16. That the provisions of this act amending §§58.1-802.3, 58.1-1743, and 58.1-1744 of the Code of Virginia shall become effective on May 1, 2021.

17. That notwithstanding the provisions of §58.1-802.4 of the Code of Virginia, as created by this act, to the contrary, for the period of July 1, 2020, through April 30, 2021, the rate of the regional congestion relief fee, when the consideration or value of interest, whichever is greater, equals or exceeds $100, shall be $0.05 per $100 or fraction thereof, exclusive of the value of any lien or encumbrance remaining thereon at the time of sale, whether such lien is assumed or the realty is sold subject to such lien or encumbrance.
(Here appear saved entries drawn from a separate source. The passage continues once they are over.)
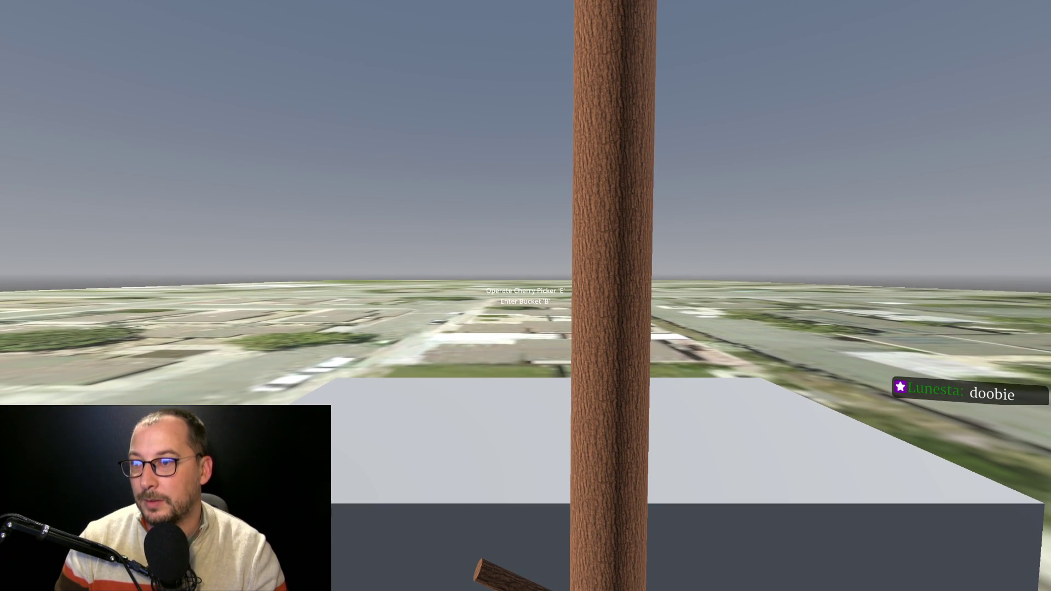
key(w)
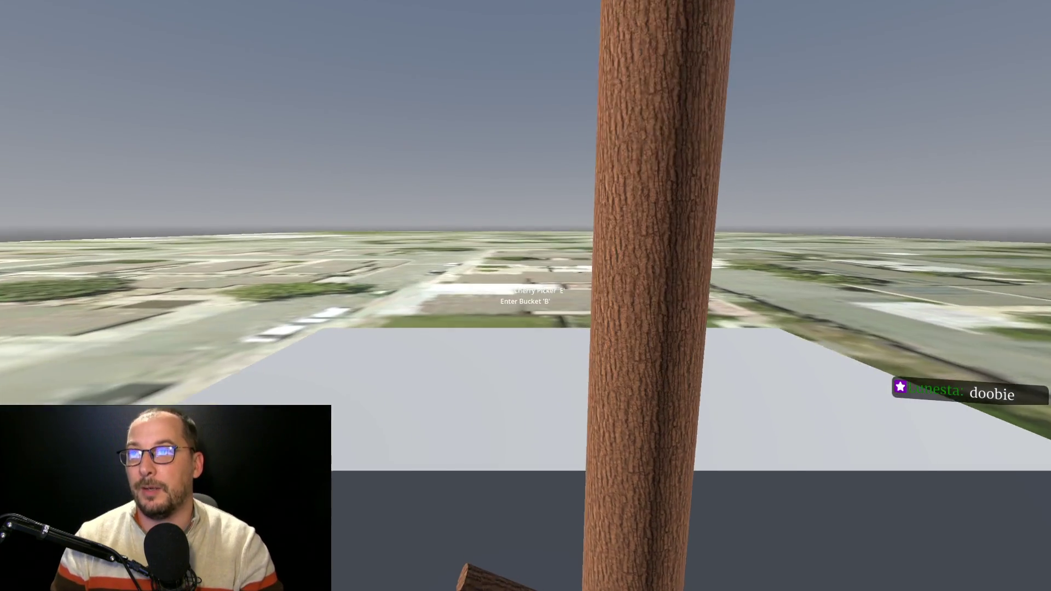
key(F8)
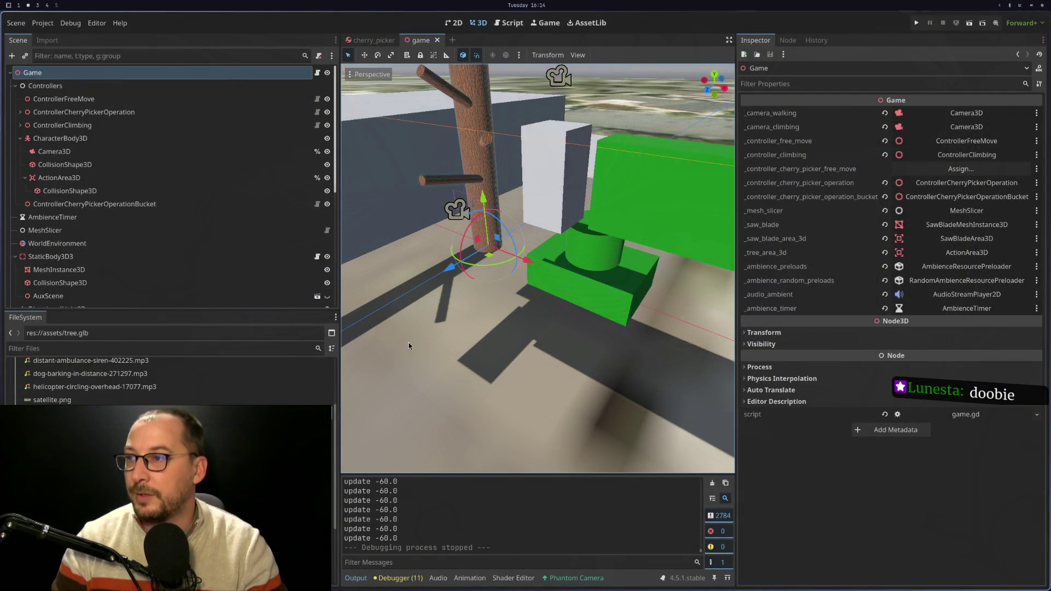
key(super+1)
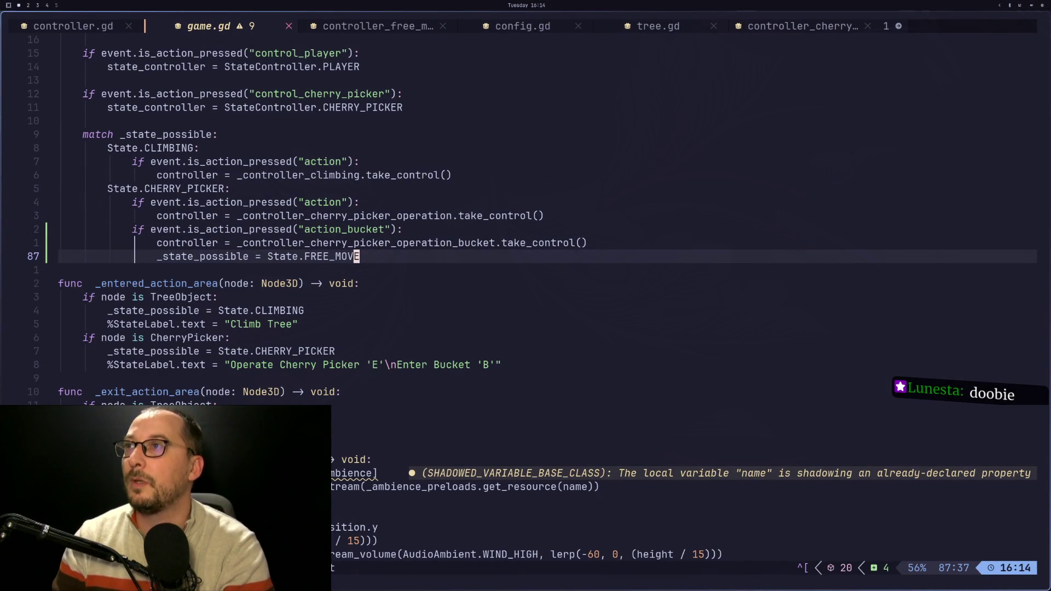
Cycle through open buffers to the knuckle 2 rotation functions in cherry_picker.gd
key(shift+h)
key(shift+l)
key(shift+l)
key(shift+l)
18. That the provisions of this act may result in a net increase in periods of imprisonment or commitment. Pursuant to §30-19.1:4 of the Code of Virginia, the estimated amount of the necessary appropriation cannot be determined for periods of imprisonment in state adult correctional facilities; therefore, Chapter 854 of the Acts of Assembly of 2019 requires the Virginia Criminal Sentencing Commission to assign a minimum fiscal impact of $50,000. Pursuant to §30-19.1:4 of the Code of Virginia, the estimated amount of the necessary appropriation is $0 for periods of commitment to the custody of the Department of Juvenile Justice.